» Penggalan Teks:
========================
Opini

Hadia Mubarak, Mufasir Perempuan dari Barat

3 Mins read

Hadia Mubarak merupakan salah satu akademisi dari Barat yang aktif menyuarakan kritik terhadap kondisi umat Islam yang terjebak pada penafsiran terdahulu. Melalui disiplin ilmunya (Studi Islam dan Perempuan), Hadia banyak mengomentari pembacaan al-Qur’an (tafsir) yang cenderung bias laki-laki.

Namun, dalam tulisan ini, penulis tidak akan mengulas pemikiran Hadia Mubarak secara mendalam. Adapun yang dibahas hanya berupa informasi singkat tentang biografinya, latar belakang keilmuannya, dan sedikit tentang pemikirannya. Aspek ini penting disampaikan agar pembaca dapat mengukur kapasitas dan kecakapan Hadia dalam studi al-Qur’an, tafsir, dan juga feminisme.
========================
» Bahan yang Disediakan:
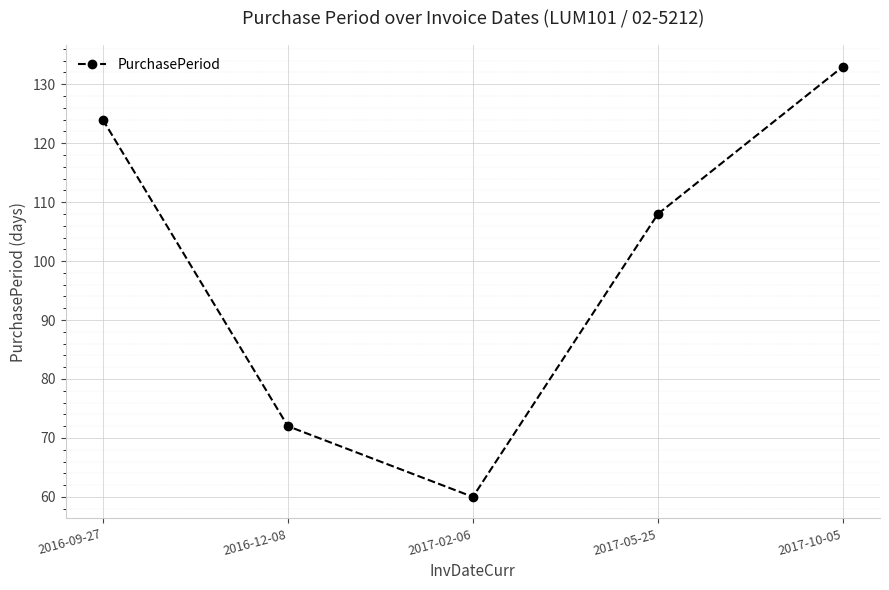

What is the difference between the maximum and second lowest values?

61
========================
» Kegiatan Belajar:
1 - Menurut penggalan teks tentang Hadia Mubarak, mengapa penulis menyampaikan informasi singkat tentang biografi, latar belakang keilmuan, dan sedikit pemikirannya? Jelaskan dalam satu sampai tiga kalimat.
2 - Tuliskan bagian berikutnya dari penggalan teks tentang Hadia Mubarak, dimulai sesudah kalimat terakhirnya.

» Kunci Jawaban:
1 - Penulis menyampaikan informasi singkat itu agar pembaca dapat mengukur kapasitas dan kecakapan Hadia Mubarak dalam studi al-Qur’an, tafsir, dan juga feminisme.

2 -
Hadia Mubarak merupakan Associate Professor bidang Agama di Queens University of Charlotte. Di sana, ia mengampu mata kuliah tentang Islam, kitab suci perbandingan, perempuan dan gender di dunia Muslim, sejarah Islam di Amerika, serta representasi agama dalam budaya populer.

Sebelumnya, ia menjabat sebagai Asisten Profesor Studi Agama di Guilford College (2018–2020). Ia adalah Peneliti di Institut Humaniora New York University–Abu Dhabi (NYUAD) pada 2017–2018. Hadia menyelesaikan gelar Ph.D. dalam Studi Islam dari Universitas Georgetown, dengan fokus pada tafsir al-Qur’an modern dan klasik, feminisme Islam, serta reformasi gender di dunia Muslim modern.

Saat ini, ia menjabat sebagai cendekiawan tetap di Muslim Community Center of Charlotte (MCC). Lalu anggota Dewan Penasihat di Carleton Center for the Study of Islam (CCSI), dan cendekiawan di Institute for Social Policy and Understanding (ISPU).

Dalam salah satu karyanya, Rebellious Wives, Neglectful Husbands: Controversies in Modern Qur’anic Commentaries (Oxford University Press, 2022), mengeksplorasi pergeseran signifikan dalam tafsir al-Qur’an modern tentang subjek perempuan dalam konteks historis, intelektual, dan politik Afrika Utara abad ke-20.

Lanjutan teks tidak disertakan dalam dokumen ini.